Как советское государство смогло уцелеть? «Три такие могущественные державы, как Англия, Франция и Америка, не могли соединиться против нас и оказались разбитыми в той войне, которую они начали против нас соединенными силами»,— говорил Ленин, сильно преувеличивая. Эти державы использовали лишь мельчайшую долю своей мощи против Советской России. И если они не смогли соединиться, то как же они воевали «соединенными силами»? Тут Ленин просто хотел подчеркнуть, что великие державы потерпели поражение потому, что «они наполовину трупы... потому что... класс буржуазии сгнил». Поэтому Россия в безопасности, и мировая революция остается возможностью. С тех пор установилась прочная кремлевская мода: всегда преувеличивать трудности, испытываемые другими странами, чтобы утешить соотечественников, и развлекать их призрачным цирком «мировой революции», когда не хватает хлеба и других предметов потребления. Ленин, однако, прибавил реалистический штрих к картине: было бы сумасшествием, сказал он, если бы большевики обещали или мечтали силами одной России переделать весь мир. Сначала надо было переделать Россию. «Коммунизм есть Советская власть плюс электрификация всей страны,— провозгласил Ленин в своей речи 20 ноября,— ибо без электрификации поднять промышленность невозможно». Он представил подробный план электрификации, но указал, что это только одна из грандиозных задач, стоящих перед правительством. «Экономических основ для действительного социалистического общества еще нет». Кроме того, наблюдается «возрождение бюрократизма».
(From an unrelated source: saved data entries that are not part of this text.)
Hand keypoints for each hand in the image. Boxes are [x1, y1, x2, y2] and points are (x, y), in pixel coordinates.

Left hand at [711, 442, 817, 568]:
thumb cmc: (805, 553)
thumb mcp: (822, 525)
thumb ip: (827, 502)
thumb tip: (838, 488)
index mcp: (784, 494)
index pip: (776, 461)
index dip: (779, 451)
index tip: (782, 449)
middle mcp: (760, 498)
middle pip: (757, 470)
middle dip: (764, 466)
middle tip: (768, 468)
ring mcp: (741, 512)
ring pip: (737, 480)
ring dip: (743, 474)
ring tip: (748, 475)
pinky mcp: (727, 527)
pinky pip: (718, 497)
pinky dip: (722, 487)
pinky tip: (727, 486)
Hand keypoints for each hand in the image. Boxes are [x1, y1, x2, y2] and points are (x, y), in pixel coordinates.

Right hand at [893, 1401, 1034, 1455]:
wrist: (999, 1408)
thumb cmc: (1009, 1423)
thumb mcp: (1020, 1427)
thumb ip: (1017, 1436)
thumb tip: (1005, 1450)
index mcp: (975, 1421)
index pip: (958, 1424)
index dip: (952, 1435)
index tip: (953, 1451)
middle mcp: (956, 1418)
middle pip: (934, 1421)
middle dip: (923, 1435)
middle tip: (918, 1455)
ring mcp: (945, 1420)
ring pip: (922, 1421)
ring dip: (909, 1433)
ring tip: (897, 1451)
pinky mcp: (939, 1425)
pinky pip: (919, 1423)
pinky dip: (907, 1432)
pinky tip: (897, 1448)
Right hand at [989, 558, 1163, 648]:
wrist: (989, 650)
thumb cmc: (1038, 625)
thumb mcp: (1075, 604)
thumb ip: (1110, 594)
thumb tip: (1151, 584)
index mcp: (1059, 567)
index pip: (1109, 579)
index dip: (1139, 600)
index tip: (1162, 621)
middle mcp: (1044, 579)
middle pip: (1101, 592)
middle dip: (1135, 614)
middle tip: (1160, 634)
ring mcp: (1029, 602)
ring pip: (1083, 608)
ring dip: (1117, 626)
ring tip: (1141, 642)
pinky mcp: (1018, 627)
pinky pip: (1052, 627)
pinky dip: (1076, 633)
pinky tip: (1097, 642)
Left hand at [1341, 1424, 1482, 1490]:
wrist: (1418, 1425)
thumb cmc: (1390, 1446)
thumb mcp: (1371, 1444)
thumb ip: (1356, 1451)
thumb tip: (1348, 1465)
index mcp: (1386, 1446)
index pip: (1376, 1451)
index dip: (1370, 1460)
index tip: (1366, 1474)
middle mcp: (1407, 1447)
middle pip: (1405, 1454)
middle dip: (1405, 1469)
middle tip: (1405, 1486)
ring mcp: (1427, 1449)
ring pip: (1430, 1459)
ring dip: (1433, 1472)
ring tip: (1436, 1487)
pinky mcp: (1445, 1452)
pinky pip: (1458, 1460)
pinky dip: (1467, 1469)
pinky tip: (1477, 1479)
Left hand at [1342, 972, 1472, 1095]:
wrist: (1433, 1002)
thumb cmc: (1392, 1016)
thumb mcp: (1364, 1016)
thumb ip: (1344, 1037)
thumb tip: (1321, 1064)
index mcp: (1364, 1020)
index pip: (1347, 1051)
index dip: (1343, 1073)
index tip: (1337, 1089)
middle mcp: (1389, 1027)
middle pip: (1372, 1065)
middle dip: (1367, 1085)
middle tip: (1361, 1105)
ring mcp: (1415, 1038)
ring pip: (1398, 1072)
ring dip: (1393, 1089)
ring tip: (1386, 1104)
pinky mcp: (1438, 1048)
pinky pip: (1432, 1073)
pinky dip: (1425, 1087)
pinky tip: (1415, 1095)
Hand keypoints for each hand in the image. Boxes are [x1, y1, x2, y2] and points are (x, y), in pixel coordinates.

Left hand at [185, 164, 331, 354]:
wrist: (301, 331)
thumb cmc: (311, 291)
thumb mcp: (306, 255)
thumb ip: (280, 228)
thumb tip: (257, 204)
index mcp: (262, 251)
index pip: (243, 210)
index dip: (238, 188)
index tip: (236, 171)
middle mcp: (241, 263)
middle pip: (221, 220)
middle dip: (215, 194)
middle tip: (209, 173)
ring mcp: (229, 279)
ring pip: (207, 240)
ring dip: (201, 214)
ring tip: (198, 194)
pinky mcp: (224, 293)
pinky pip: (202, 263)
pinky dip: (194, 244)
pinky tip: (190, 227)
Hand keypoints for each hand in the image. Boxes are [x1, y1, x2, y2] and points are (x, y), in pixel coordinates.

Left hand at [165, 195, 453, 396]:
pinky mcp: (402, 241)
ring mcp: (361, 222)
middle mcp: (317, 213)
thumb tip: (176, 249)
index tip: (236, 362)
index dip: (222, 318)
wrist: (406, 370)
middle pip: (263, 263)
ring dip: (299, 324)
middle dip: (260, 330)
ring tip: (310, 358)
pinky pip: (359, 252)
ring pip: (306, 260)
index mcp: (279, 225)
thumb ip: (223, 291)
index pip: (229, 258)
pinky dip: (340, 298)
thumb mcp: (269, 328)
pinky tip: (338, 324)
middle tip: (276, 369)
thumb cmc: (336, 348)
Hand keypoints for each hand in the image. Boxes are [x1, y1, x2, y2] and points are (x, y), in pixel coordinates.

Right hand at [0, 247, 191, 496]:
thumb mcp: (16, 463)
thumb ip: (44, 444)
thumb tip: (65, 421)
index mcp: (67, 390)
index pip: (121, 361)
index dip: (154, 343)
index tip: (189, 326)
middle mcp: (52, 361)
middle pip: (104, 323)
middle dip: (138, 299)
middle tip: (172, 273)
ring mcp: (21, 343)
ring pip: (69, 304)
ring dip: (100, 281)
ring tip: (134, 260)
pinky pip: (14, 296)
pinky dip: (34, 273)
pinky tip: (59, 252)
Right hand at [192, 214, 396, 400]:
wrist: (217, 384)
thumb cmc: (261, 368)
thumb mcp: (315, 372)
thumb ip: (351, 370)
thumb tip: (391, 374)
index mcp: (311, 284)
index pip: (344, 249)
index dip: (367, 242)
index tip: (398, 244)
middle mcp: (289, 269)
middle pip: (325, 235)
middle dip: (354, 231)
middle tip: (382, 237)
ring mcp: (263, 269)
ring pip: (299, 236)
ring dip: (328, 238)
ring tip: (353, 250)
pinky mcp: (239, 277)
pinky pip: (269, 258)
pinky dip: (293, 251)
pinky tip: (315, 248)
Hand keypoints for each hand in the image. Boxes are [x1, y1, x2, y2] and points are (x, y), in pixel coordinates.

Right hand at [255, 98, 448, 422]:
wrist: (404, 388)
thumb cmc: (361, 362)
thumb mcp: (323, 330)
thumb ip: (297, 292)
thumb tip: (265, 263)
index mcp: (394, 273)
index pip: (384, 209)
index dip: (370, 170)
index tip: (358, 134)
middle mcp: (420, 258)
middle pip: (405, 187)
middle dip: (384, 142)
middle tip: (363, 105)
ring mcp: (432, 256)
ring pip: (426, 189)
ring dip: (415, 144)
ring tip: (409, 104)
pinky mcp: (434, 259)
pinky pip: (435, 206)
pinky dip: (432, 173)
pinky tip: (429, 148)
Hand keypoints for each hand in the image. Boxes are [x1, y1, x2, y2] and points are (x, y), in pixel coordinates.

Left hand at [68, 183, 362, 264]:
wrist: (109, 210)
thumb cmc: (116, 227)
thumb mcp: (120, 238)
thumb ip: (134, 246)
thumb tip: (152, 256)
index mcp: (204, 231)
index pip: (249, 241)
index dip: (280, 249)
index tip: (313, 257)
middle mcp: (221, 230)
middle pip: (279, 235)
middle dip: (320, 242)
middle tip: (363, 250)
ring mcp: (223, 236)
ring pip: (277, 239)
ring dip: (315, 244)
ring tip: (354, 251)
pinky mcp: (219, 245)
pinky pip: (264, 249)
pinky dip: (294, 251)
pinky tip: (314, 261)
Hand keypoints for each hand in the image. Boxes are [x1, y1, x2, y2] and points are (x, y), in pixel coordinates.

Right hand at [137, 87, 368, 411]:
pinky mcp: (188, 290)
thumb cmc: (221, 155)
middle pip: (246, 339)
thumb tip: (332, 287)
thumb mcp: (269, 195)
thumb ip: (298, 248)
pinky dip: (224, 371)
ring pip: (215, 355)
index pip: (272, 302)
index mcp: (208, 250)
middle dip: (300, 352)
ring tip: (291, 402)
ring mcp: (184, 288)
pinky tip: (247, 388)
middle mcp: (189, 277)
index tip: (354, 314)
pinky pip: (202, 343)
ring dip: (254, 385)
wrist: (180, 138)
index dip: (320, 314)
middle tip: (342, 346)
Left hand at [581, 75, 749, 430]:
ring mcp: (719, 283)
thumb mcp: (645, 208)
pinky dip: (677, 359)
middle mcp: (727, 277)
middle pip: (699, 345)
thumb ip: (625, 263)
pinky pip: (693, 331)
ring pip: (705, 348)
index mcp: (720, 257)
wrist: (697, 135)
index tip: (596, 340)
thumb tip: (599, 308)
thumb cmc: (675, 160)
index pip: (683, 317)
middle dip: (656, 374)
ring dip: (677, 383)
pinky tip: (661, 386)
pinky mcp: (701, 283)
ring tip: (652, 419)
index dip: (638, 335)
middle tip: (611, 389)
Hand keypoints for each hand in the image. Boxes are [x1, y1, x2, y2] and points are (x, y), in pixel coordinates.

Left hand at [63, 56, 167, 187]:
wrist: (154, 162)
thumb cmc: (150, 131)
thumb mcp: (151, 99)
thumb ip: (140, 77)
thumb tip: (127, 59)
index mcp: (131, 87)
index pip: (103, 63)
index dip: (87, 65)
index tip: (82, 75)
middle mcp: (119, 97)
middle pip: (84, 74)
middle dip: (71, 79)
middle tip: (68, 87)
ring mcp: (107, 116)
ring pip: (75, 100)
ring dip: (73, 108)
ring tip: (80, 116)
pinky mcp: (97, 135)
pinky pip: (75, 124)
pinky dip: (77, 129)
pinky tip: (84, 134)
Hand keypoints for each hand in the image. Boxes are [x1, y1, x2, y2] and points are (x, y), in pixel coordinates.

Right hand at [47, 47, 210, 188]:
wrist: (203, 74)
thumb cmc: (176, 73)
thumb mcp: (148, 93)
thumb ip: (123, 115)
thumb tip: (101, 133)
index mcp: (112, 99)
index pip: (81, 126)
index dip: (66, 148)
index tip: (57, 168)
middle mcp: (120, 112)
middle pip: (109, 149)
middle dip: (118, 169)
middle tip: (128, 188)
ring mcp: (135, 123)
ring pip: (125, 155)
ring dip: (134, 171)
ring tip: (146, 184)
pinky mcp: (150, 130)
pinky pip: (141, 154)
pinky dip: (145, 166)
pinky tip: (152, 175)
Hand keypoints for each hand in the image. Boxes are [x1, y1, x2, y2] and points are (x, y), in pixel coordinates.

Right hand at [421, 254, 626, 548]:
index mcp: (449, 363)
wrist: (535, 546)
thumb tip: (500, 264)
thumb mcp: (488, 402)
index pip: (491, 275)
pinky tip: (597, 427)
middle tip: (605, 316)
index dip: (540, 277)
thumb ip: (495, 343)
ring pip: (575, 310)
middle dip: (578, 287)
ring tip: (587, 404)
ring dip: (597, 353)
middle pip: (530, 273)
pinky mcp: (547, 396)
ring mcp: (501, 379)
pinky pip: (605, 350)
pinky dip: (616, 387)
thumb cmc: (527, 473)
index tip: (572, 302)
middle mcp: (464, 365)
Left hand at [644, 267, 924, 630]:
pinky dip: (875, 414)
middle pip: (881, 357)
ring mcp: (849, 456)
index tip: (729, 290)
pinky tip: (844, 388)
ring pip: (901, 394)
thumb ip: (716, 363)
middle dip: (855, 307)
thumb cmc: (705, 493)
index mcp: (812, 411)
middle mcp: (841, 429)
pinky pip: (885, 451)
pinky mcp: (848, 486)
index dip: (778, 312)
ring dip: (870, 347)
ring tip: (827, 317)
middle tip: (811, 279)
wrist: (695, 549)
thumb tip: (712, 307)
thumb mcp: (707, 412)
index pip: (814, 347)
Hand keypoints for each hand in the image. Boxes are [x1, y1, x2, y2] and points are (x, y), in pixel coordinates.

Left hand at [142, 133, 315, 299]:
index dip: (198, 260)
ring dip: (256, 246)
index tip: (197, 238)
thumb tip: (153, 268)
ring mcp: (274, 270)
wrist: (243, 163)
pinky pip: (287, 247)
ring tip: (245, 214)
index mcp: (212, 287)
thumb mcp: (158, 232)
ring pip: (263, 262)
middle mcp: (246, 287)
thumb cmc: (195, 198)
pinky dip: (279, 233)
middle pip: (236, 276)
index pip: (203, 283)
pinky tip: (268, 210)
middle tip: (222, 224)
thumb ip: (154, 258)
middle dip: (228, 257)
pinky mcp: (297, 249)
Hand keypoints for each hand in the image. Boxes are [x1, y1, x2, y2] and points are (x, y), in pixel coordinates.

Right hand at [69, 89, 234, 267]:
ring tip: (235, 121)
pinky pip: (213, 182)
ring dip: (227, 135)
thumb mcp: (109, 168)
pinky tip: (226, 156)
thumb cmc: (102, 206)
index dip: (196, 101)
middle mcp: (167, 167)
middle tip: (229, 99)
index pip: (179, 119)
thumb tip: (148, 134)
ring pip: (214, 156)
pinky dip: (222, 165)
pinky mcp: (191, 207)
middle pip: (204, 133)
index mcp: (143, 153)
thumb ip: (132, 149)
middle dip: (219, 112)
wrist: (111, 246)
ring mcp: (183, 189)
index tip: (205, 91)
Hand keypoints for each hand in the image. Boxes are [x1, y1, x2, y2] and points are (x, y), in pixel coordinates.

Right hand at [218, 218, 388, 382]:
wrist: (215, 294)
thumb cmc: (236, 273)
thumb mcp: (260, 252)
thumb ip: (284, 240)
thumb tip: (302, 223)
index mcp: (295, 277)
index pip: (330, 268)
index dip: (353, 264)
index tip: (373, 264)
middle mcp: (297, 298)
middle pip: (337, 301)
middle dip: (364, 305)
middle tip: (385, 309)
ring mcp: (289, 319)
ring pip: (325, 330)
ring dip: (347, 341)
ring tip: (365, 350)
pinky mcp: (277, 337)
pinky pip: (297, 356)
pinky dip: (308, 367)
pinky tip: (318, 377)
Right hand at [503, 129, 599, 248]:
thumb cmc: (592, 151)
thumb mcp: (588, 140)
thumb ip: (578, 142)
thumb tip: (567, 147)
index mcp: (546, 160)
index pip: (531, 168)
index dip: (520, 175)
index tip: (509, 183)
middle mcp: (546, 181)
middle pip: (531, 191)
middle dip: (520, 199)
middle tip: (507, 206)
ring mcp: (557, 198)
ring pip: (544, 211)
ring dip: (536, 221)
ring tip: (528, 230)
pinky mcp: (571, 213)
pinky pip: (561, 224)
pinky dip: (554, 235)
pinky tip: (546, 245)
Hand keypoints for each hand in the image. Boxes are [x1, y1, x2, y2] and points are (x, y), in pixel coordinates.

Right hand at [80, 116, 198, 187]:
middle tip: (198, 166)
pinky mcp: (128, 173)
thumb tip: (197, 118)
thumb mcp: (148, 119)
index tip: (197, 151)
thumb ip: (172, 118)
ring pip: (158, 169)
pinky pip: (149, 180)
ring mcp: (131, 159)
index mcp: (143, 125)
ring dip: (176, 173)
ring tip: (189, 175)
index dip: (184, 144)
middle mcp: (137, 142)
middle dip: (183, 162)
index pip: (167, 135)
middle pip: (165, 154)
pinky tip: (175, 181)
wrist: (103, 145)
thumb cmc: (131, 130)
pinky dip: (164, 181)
У массы рабочих и крестьян нет еще грамотности и культуры для того, чтобы поднять промышленность и уничтожить бюрократию, въевшуюся в партийную и государственную иерархию, признавал Ленин. Военные задачи отвлекали «все лучшее из пролетариата», поэтому в советский аппарат попали «буржуазные элементы» — трусы и бюрократы. По сравнению с десятками миллионов мелких буржуа в городе и деревне «нас мало», жаловался Ленин. Энтузиазм стал падать, появилось желание раздобыть теплое местечко в какой-нибудь канцелярии. Те, кто был достаточно образован для административной работы, не отличались симпатиями к большевизму, а квалифицированных коммунистов и сочувствующих было мало. За прошедшие три года лозунг Ленина о том, что каждая кухарка может управлять государством, успел отмереть.

Бюрократизм был детской болезнью правительства, которое хотело управлять всем — экономикой, политикой, просвещением. По мере того, как росла централизация управления, эта болезнь стала постоянным состоянием государства. Ленин это заметил, уже стоя одной ногой в гробу.

Покамест ему приходилось создавать наново внешнюю и внутреннюю политику, которые являются близнецами во всех странах, в том числе и в коммунистических. Свою речь на собрании секретарей ячеек московской организации РКП(б) 26 ноября 1920 года166 Ленин начал такими словами: «Товарищи, я с большим удовольствием, хотя, признаться, и с удивлением, увидел, что вопрос о концессиях вызывает огромный интерес. Отовсюду раздаются крики, и, главным образом, они идут с низов. Спрашивают, как же это так: своих эксплуататоров прогнали, а чутких зовем?»